Tasavvuf kaynaklarına göre Hak’tan ve rüya meleğinden kaynaklanan rüyalara sâdık rüya, nefisten ve şeytandan kaynaklananlara kâzib rüya denir. Sâlih müminlerin gördüğü rüyalar genellikle müjdeleyici nitelikte olduğundan bunlara büşrâ veya mübeşşire adı verilir (a.g.e., s. 714). Uyarı niteliğinde olan rüyalar da vardır. Bu tür rüyalara tahrîr (bilgilendirme) rüyaları denilir. İbadet ve taatten uzaklaşan kula bu türden rüyalar gösterilerek tövbeye ve kulluğa yönlendirilir. Sâdık rüyaların üçüncü kısmı ilham rüyalarıdır. Kişi bu tür rüyalarda kendini din ve hayır hizmetlerinde bulunurken görür. İlham rüyalarının gösterilmesindeki amaç kulluğun daha da arttırılmasıdır. Şeytandan veya nefisten kaynaklanan ve adgāsü ahlâm ya da kâbus adı verilen kâzib rüyalar karışık, anlamsız ve genellikle hüzün vericidir (İbnü’l-Arabî, el-Fütûḥâtü’l-Mekkiyye, II, 495).
Tasavvufta rüya sadece uykuya has değildir. Sûfîlere göre âlem bir hayal, rüya da hayal olan âlemin müşahedesidir.
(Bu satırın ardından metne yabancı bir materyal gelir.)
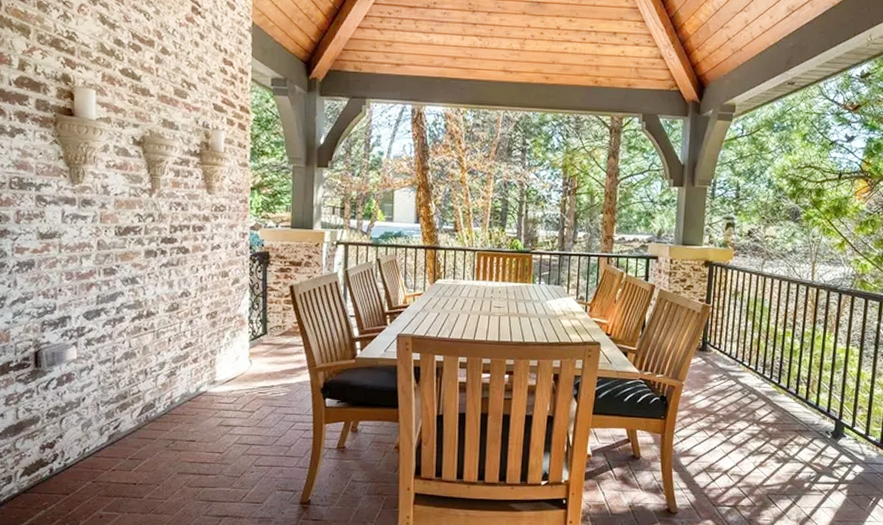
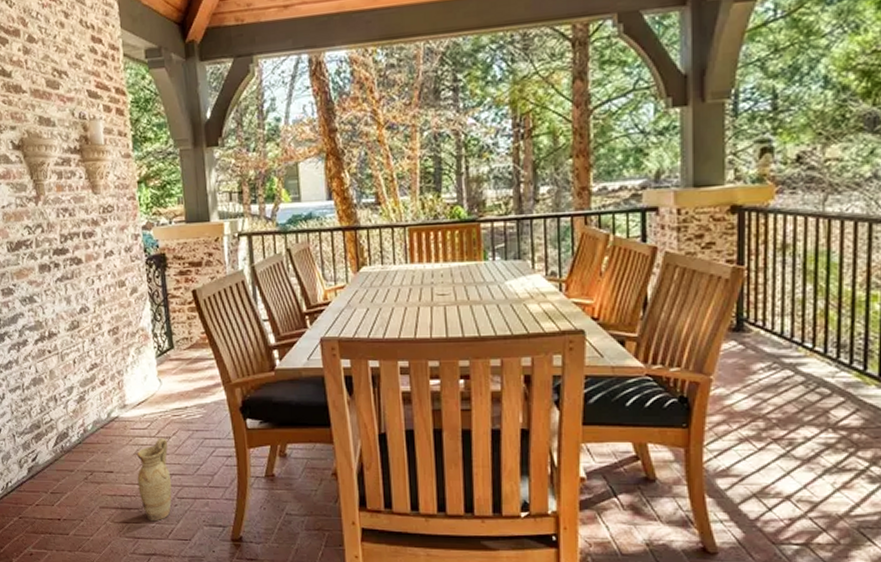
ceramic jug: none [218,412,252,486] -> present [136,438,172,522]

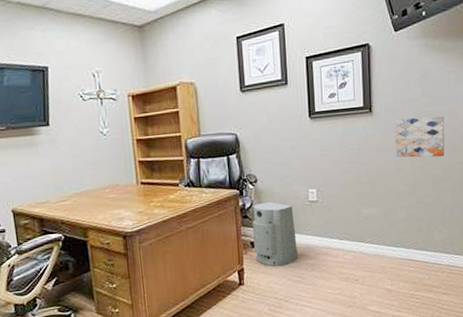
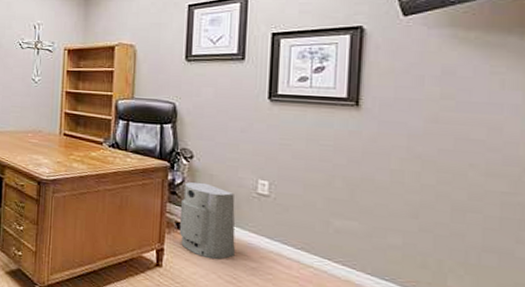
wall art: present [395,115,445,158] -> none [392,120,477,179]

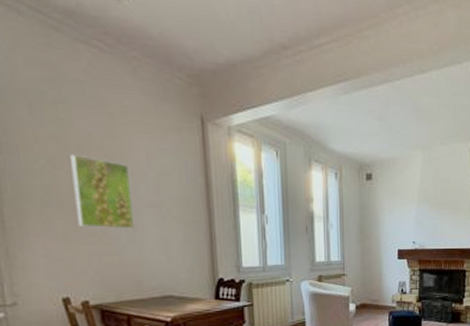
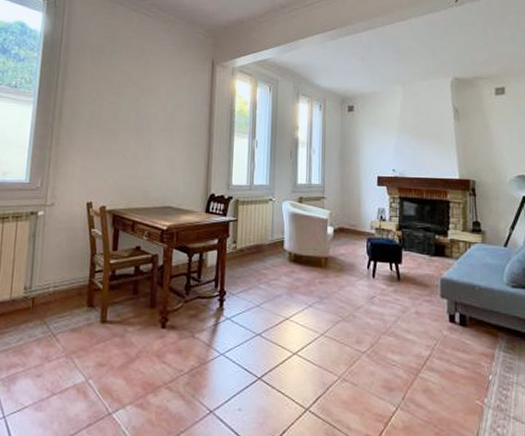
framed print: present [70,154,135,229] -> none [109,89,153,148]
Bir hadiste, “İnsanlar uykudadır, ölünce uyanırlar” buyurulmuştur (Aclûnî, II, 313). İnsan âhirette dünya hayatının bir rüya ve hayalden ibaret olduğunu anlayacaktır (Mevlânâ, III, 141; IV, 291). Rüya uykuda, uyanıkken ve uyku ile uyanıklık arasında görülebilir. Sûfîler bu anlamda rüyaları vâkıat, hayâlât, havâtır, idrâkât, letâif gibi yakın anlamlı kelimelerle ifade etmişler, uyku için de mâna kelimesini kullanmışlar, tasavvufî âdâba riayet ederek sâdık rüyalara nâil olmak için uyuyan kimseye “Hakk’ın vahdet ve mâna âlemine misafir olan kimse” anlamında mihman demişlerdir.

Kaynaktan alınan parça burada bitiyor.